BEGIN INFORMATION

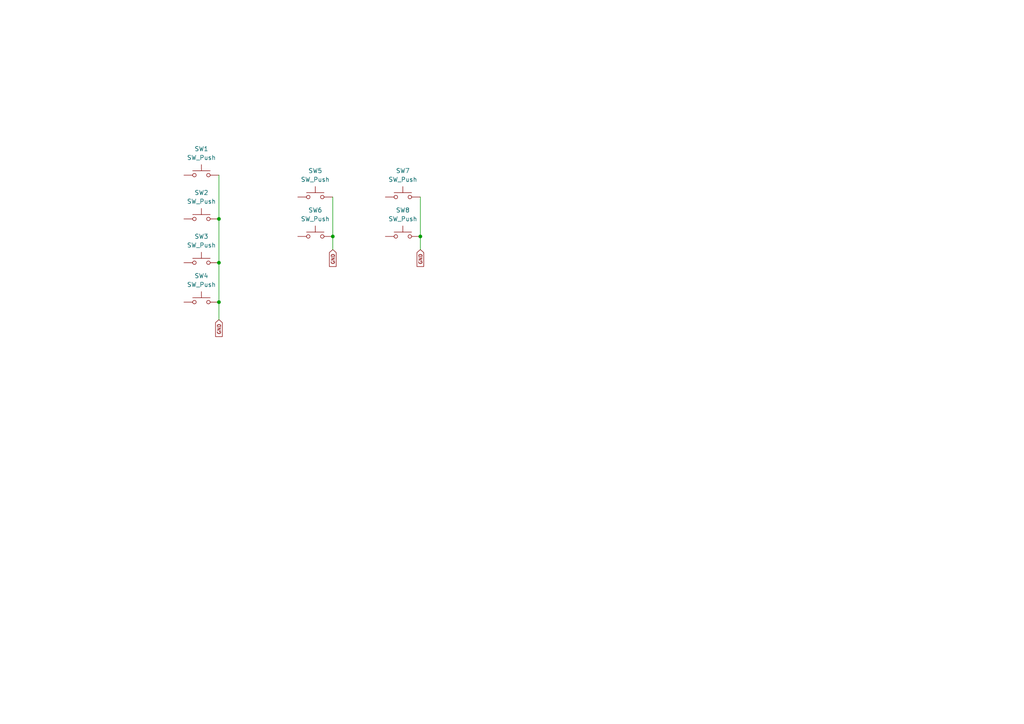
<source format=kicad_sch>
(kicad_sch (version 20230121) (generator eeschema)

  (uuid 4f4e06f0-ef93-4c27-8bb8-3e5c812de655)

  (paper "A4")

  (title_block
    (title "PiCM3 GBA")
    (date "2024-01-14")
    (rev "V1.0")
    (company "Seth Barberee")
  )

  

  (junction (at 63.5 76.2) (diameter 0) (color 0 0 0 0)
    (uuid 27bd6fe1-e76c-4d53-917d-f38574805a7a)
  )
  (junction (at 63.5 63.5) (diameter 0) (color 0 0 0 0)
    (uuid 757877c8-ac9f-4db6-bd37-c5dbe4a0541c)
  )
  (junction (at 63.5 87.63) (diameter 0) (color 0 0 0 0)
    (uuid 7d7b5f96-d003-4fd3-9d86-066248d1c04f)
  )
  (junction (at 96.52 68.58) (diameter 0) (color 0 0 0 0)
    (uuid ba738e3f-b314-46df-87dc-a1fbac0a9e44)
  )
  (junction (at 121.92 68.58) (diameter 0) (color 0 0 0 0)
    (uuid e5d72692-8128-4658-a224-6f1352a8d315)
  )

  (wire (pts (xy 96.52 57.15) (xy 96.52 68.58))
    (stroke (width 0) (type default))
    (uuid 03cbce97-8dc5-4862-beb3-d2d6f8396a00)
  )
  (wire (pts (xy 63.5 63.5) (xy 63.5 76.2))
    (stroke (width 0) (type default))
    (uuid 3a4debe2-6548-4139-a86a-c9ef4d46f420)
  )
  (wire (pts (xy 121.92 68.58) (xy 121.92 72.39))
    (stroke (width 0) (type default))
    (uuid 5962bf92-b84c-458c-8480-1bdffe3c452a)
  )
  (wire (pts (xy 96.52 68.58) (xy 96.52 72.39))
    (stroke (width 0) (type default))
    (uuid 68bf63d3-6622-4211-a61c-3ca5a77c91d1)
  )
  (wire (pts (xy 63.5 76.2) (xy 63.5 87.63))
    (stroke (width 0) (type default))
    (uuid 82bb0695-f116-4c0e-8cc6-d6827c56d121)
  )
  (wire (pts (xy 121.92 57.15) (xy 121.92 68.58))
    (stroke (width 0) (type default))
    (uuid de7a3269-a481-4332-bc29-0255fafd7850)
  )
  (wire (pts (xy 63.5 50.8) (xy 63.5 63.5))
    (stroke (width 0) (type default))
    (uuid f49b61e2-f7f2-40c5-b2d6-e450027cb8ef)
  )
  (wire (pts (xy 63.5 87.63) (xy 63.5 92.71))
    (stroke (width 0) (type default))
    (uuid ffabc150-6a85-4d67-a258-a7ec2cce3348)
  )

  (global_label "GND" (shape input) (at 121.92 72.39 270)
    (effects (font (size 0.9906 0.9906)) (justify right))
    (uuid 7f8a0bfa-126d-44b7-8b0d-555f9279ebf6)
    (property "Intersheetrefs" "${INTERSHEET_REFS}" (at 121.92 72.39 0)
      (effects (font (size 1.27 1.27)) hide)
    )
  )
  (global_label "GND" (shape input) (at 96.52 72.39 270)
    (effects (font (size 0.9906 0.9906)) (justify right))
    (uuid 87fb849e-f28b-4be0-8b28-c2708cd72e76)
    (property "Intersheetrefs" "${INTERSHEET_REFS}" (at 96.52 72.39 0)
      (effects (font (size 1.27 1.27)) hide)
    )
  )
  (global_label "GND" (shape input) (at 63.5 92.71 270)
    (effects (font (size 0.9906 0.9906)) (justify right))
    (uuid 9a5975e2-eb4d-42a9-8984-fbc003dec943)
    (property "Intersheetrefs" "${INTERSHEET_REFS}" (at 63.5 92.71 0)
      (effects (font (size 1.27 1.27)) hide)
    )
  )

  (symbol (lib_id "Switch:SW_Push") (at 116.84 57.15 0) (unit 1)
    (in_bom yes) (on_board yes) (dnp no) (fields_autoplaced)
    (uuid 0c6a1a03-baac-4b57-9df1-920b24179223)
    (property "Reference" "SW7" (at 116.84 49.53 0)
      (effects (font (size 1.27 1.27)))
    )
    (property "Value" "SW_Push" (at 116.84 52.07 0)
      (effects (font (size 1.27 1.27)))
    )
    (property "Footprint" "" (at 116.84 52.07 0)
      (effects (font (size 1.27 1.27)) hide)
    )
    (property "Datasheet" "~" (at 116.84 52.07 0)
      (effects (font (size 1.27 1.27)) hide)
    )
    (pin "1" (uuid ce451271-00e7-4a7b-9b79-42b79c846a2b))
    (pin "2" (uuid f06a1400-32ec-4fcc-b437-d72a8c7be100))
    (instances
      (project "PiCM3_GBA"
        (path "/c03bfd20-694c-4ee6-88c8-c86f3117e832/b50ead83-05af-46dd-bb83-f0fe5eb04ac1"
          (reference "SW7") (unit 1)
        )
      )
    )
  )

  (symbol (lib_id "Switch:SW_Push") (at 58.42 63.5 0) (unit 1)
    (in_bom yes) (on_board yes) (dnp no) (fields_autoplaced)
    (uuid 164ce8cc-0696-4e79-b6cc-95b33359d46b)
    (property "Reference" "SW2" (at 58.42 55.88 0)
      (effects (font (size 1.27 1.27)))
    )
    (property "Value" "SW_Push" (at 58.42 58.42 0)
      (effects (font (size 1.27 1.27)))
    )
    (property "Footprint" "" (at 58.42 58.42 0)
      (effects (font (size 1.27 1.27)) hide)
    )
    (property "Datasheet" "~" (at 58.42 58.42 0)
      (effects (font (size 1.27 1.27)) hide)
    )
    (pin "1" (uuid c75c31f3-ed6b-46f0-8d1a-66bcb2ce9273))
    (pin "2" (uuid 3df27be2-91b3-4027-8072-d763d9b33540))
    (instances
      (project "PiCM3_GBA"
        (path "/c03bfd20-694c-4ee6-88c8-c86f3117e832/b50ead83-05af-46dd-bb83-f0fe5eb04ac1"
          (reference "SW2") (unit 1)
        )
      )
    )
  )

  (symbol (lib_id "Switch:SW_Push") (at 91.44 57.15 0) (unit 1)
    (in_bom yes) (on_board yes) (dnp no) (fields_autoplaced)
    (uuid 5aaaf475-4be2-4159-9fbe-035ddc5bc415)
    (property "Reference" "SW5" (at 91.44 49.53 0)
      (effects (font (size 1.27 1.27)))
    )
    (property "Value" "SW_Push" (at 91.44 52.07 0)
      (effects (font (size 1.27 1.27)))
    )
    (property "Footprint" "" (at 91.44 52.07 0)
      (effects (font (size 1.27 1.27)) hide)
    )
    (property "Datasheet" "~" (at 91.44 52.07 0)
      (effects (font (size 1.27 1.27)) hide)
    )
    (pin "1" (uuid 166ba1c4-46e5-427f-94e3-a07fcb6957ca))
    (pin "2" (uuid 47bc5818-3f09-40d8-b71d-bd9b8fe9b208))
    (instances
      (project "PiCM3_GBA"
        (path "/c03bfd20-694c-4ee6-88c8-c86f3117e832/b50ead83-05af-46dd-bb83-f0fe5eb04ac1"
          (reference "SW5") (unit 1)
        )
      )
    )
  )

  (symbol (lib_id "Switch:SW_Push") (at 58.42 87.63 0) (unit 1)
    (in_bom yes) (on_board yes) (dnp no) (fields_autoplaced)
    (uuid 646847a2-78ee-45d9-9875-20f419156281)
    (property "Reference" "SW4" (at 58.42 80.01 0)
      (effects (font (size 1.27 1.27)))
    )
    (property "Value" "SW_Push" (at 58.42 82.55 0)
      (effects (font (size 1.27 1.27)))
    )
    (property "Footprint" "" (at 58.42 82.55 0)
      (effects (font (size 1.27 1.27)) hide)
    )
    (property "Datasheet" "~" (at 58.42 82.55 0)
      (effects (font (size 1.27 1.27)) hide)
    )
    (pin "1" (uuid b2fde72a-ece0-4b49-be27-e410abfdb880))
    (pin "2" (uuid 34e7fd8e-0178-47c5-969b-4a8b36d48554))
    (instances
      (project "PiCM3_GBA"
        (path "/c03bfd20-694c-4ee6-88c8-c86f3117e832/b50ead83-05af-46dd-bb83-f0fe5eb04ac1"
          (reference "SW4") (unit 1)
        )
      )
    )
  )

  (symbol (lib_id "Switch:SW_Push") (at 91.44 68.58 0) (unit 1)
    (in_bom yes) (on_board yes) (dnp no) (fields_autoplaced)
    (uuid dea9ca5a-a3d5-4aad-a6e6-0800a5766a5a)
    (property "Reference" "SW6" (at 91.44 60.96 0)
      (effects (font (size 1.27 1.27)))
    )
    (property "Value" "SW_Push" (at 91.44 63.5 0)
      (effects (font (size 1.27 1.27)))
    )
    (property "Footprint" "" (at 91.44 63.5 0)
      (effects (font (size 1.27 1.27)) hide)
    )
    (property "Datasheet" "~" (at 91.44 63.5 0)
      (effects (font (size 1.27 1.27)) hide)
    )
    (pin "1" (uuid f47e73e7-34a9-4539-b070-456ce2ecf451))
    (pin "2" (uuid 7242fa49-eec4-4cbb-9975-224f795404a6))
    (instances
      (project "PiCM3_GBA"
        (path "/c03bfd20-694c-4ee6-88c8-c86f3117e832/b50ead83-05af-46dd-bb83-f0fe5eb04ac1"
          (reference "SW6") (unit 1)
        )
      )
    )
  )

  (symbol (lib_id "Switch:SW_Push") (at 58.42 50.8 0) (unit 1)
    (in_bom yes) (on_board yes) (dnp no) (fields_autoplaced)
    (uuid e01511fc-8c07-4220-bf4c-53e52469c995)
    (property "Reference" "SW1" (at 58.42 43.18 0)
      (effects (font (size 1.27 1.27)))
    )
    (property "Value" "SW_Push" (at 58.42 45.72 0)
      (effects (font (size 1.27 1.27)))
    )
    (property "Footprint" "" (at 58.42 45.72 0)
      (effects (font (size 1.27 1.27)) hide)
    )
    (property "Datasheet" "~" (at 58.42 45.72 0)
      (effects (font (size 1.27 1.27)) hide)
    )
    (pin "1" (uuid 54fc8075-9a77-4ac6-8c21-8417abbe6d0d))
    (pin "2" (uuid ab739ac0-8132-40e4-8183-3a09ad2df1b1))
    (instances
      (project "PiCM3_GBA"
        (path "/c03bfd20-694c-4ee6-88c8-c86f3117e832/b50ead83-05af-46dd-bb83-f0fe5eb04ac1"
          (reference "SW1") (unit 1)
        )
      )
    )
  )

  (symbol (lib_id "Switch:SW_Push") (at 58.42 76.2 0) (unit 1)
    (in_bom yes) (on_board yes) (dnp no) (fields_autoplaced)
    (uuid f8fa6ac2-e939-4cc7-a489-9ad0767065b2)
    (property "Reference" "SW3" (at 58.42 68.58 0)
      (effects (font (size 1.27 1.27)))
    )
    (property "Value" "SW_Push" (at 58.42 71.12 0)
      (effects (font (size 1.27 1.27)))
    )
    (property "Footprint" "" (at 58.42 71.12 0)
      (effects (font (size 1.27 1.27)) hide)
    )
    (property "Datasheet" "~" (at 58.42 71.12 0)
      (effects (font (size 1.27 1.27)) hide)
    )
    (pin "1" (uuid 7f2489f7-2cf3-4812-b520-a1f845584a30))
    (pin "2" (uuid 13fdbaae-e9e5-4d3e-9353-c190aeac34e7))
    (instances
      (project "PiCM3_GBA"
        (path "/c03bfd20-694c-4ee6-88c8-c86f3117e832/b50ead83-05af-46dd-bb83-f0fe5eb04ac1"
          (reference "SW3") (unit 1)
        )
      )
    )
  )

  (symbol (lib_id "Switch:SW_Push") (at 116.84 68.58 0) (unit 1)
    (in_bom yes) (on_board yes) (dnp no) (fields_autoplaced)
    (uuid fddc63da-ac9b-4199-a987-b0a3bb1ae57f)
    (property "Reference" "SW8" (at 116.84 60.96 0)
      (effects (font (size 1.27 1.27)))
    )
    (property "Value" "SW_Push" (at 116.84 63.5 0)
      (effects (font (size 1.27 1.27)))
    )
    (property "Footprint" "" (at 116.84 63.5 0)
      (effects (font (size 1.27 1.27)) hide)
    )
    (property "Datasheet" "~" (at 116.84 63.5 0)
      (effects (font (size 1.27 1.27)) hide)
    )
    (pin "1" (uuid 26149421-f701-4b64-a657-ee098c10245b))
    (pin "2" (uuid 6da26034-b34d-42fd-b978-24e20a381e8b))
    (instances
      (project "PiCM3_GBA"
        (path "/c03bfd20-694c-4ee6-88c8-c86f3117e832/b50ead83-05af-46dd-bb83-f0fe5eb04ac1"
          (reference "SW8") (unit 1)
        )
      )
    )
  )
)

</source>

END INFORMATION

EXERCISE DETAILS ::
Read the listing. Copy each line that has the word "shape" in it.

FINISHED EXERCISE ::
  (global_label "GND" (shape input) (at 121.92 72.39 270)
  (global_label "GND" (shape input) (at 96.52 72.39 270)
  (global_label "GND" (shape input) (at 63.5 92.71 270)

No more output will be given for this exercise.